BEGIN

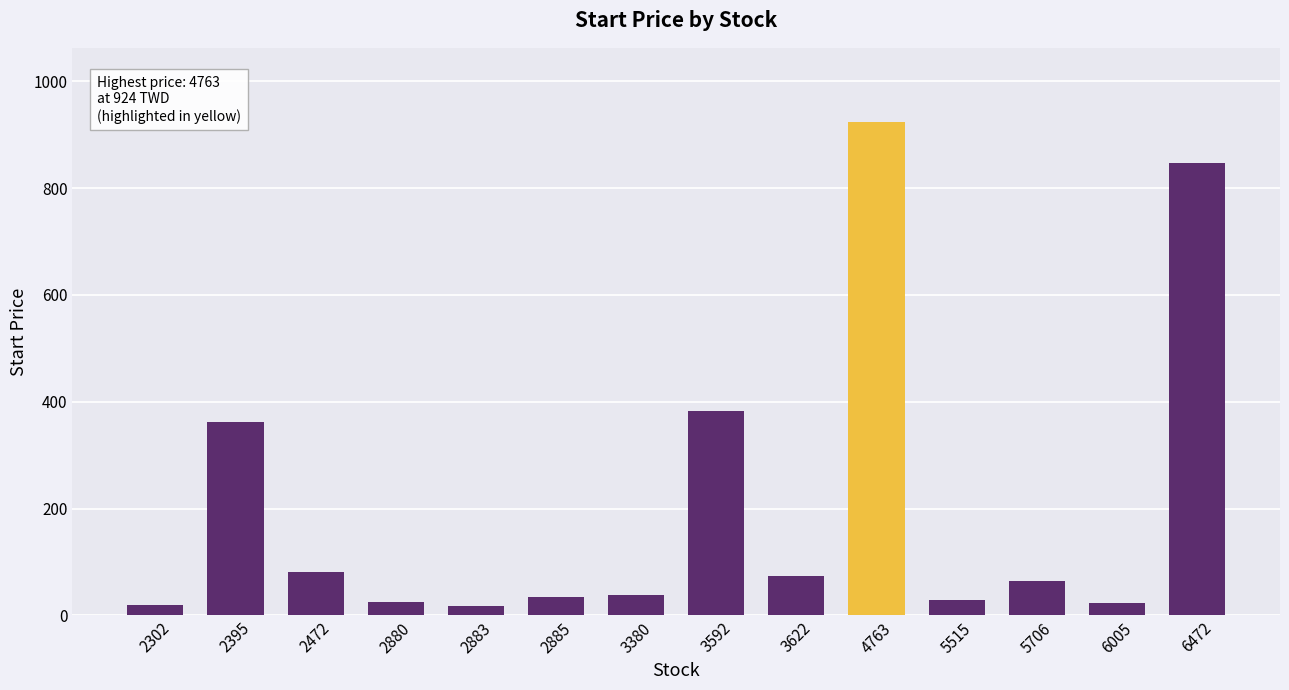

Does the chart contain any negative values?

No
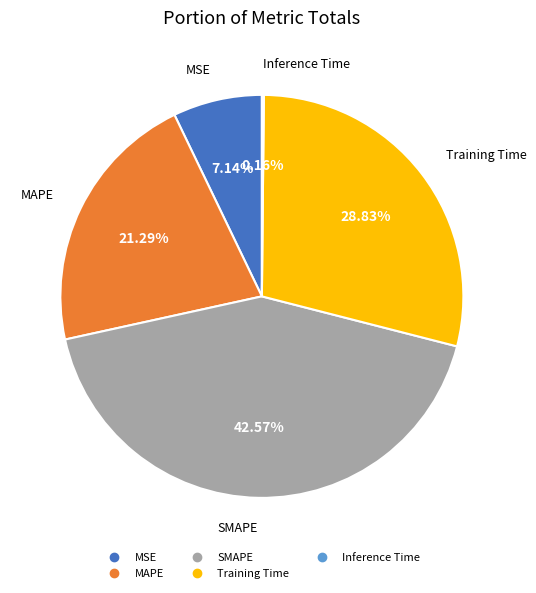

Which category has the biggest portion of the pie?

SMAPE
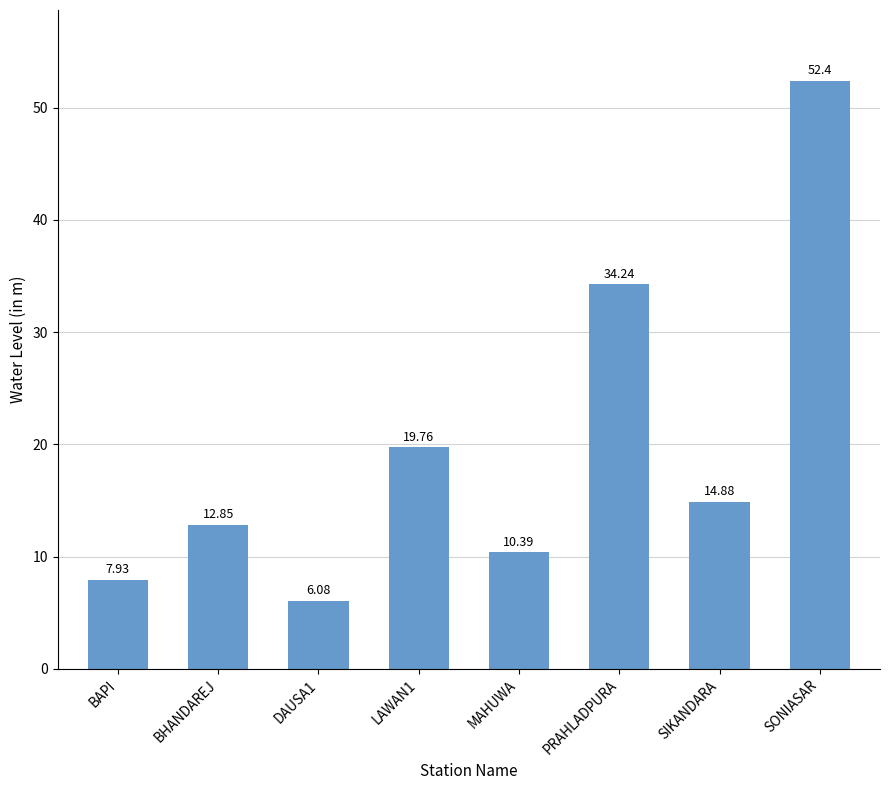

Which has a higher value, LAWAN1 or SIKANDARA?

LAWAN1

END

What to produce -> Rewrite the records above as a numbered list, leaving out the blank lines and the pictures.

Task answer ->
1. Does the chart contain any negative values?
2. No
3. Which category has the biggest portion of the pie?
4. SMAPE
5. Which has a higher value, LAWAN1 or SIKANDARA?
6. LAWAN1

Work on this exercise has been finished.